▸ Work to be completed
Please reproduce the entries below exactly, omitting any images they contain.

▸ Dataset
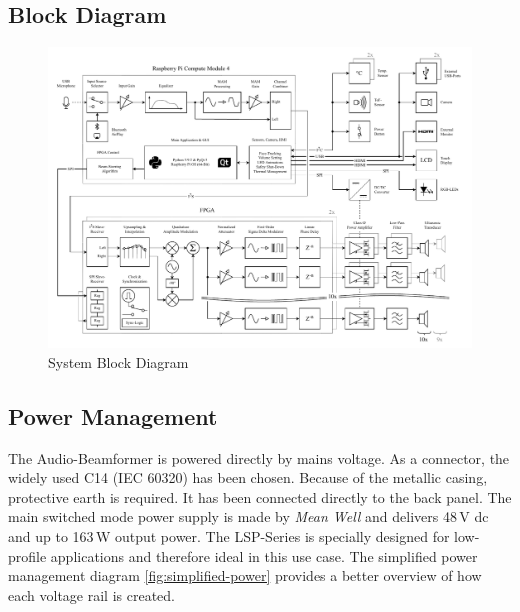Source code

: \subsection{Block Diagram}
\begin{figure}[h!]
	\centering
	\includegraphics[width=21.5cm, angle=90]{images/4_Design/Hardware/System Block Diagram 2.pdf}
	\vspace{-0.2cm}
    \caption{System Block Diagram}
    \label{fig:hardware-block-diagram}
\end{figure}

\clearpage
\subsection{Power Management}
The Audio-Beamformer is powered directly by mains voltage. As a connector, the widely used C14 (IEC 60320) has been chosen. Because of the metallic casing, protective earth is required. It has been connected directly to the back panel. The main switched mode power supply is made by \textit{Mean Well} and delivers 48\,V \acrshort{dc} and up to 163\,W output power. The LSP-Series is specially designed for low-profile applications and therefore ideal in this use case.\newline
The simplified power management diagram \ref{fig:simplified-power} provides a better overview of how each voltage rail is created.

▸ Task solution
Source code

: \subsection{Block Diagram}
\begin{figure}[h!]
	\centering
	\includegraphics[width=21.5cm, angle=90]{images/4_Design/Hardware/System Block Diagram 2.pdf}
	\vspace{-0.2cm}
    \caption{System Block Diagram}
    \label{fig:hardware-block-diagram}
\end{figure}

\clearpage
\subsection{Power Management}
The Audio-Beamformer is powered directly by mains voltage. As a connector, the widely used C14 (IEC 60320) has been chosen. Because of the metallic casing, protective earth is required. It has been connected directly to the back panel. The main switched mode power supply is made by \textit{Mean Well} and delivers 48\,V \acrshort{dc} and up to 163\,W output power. The LSP-Series is specially designed for low-profile applications and therefore ideal in this use case.\newline
The simplified power management diagram \ref{fig:simplified-power} provides a better overview of how each voltage rail is created.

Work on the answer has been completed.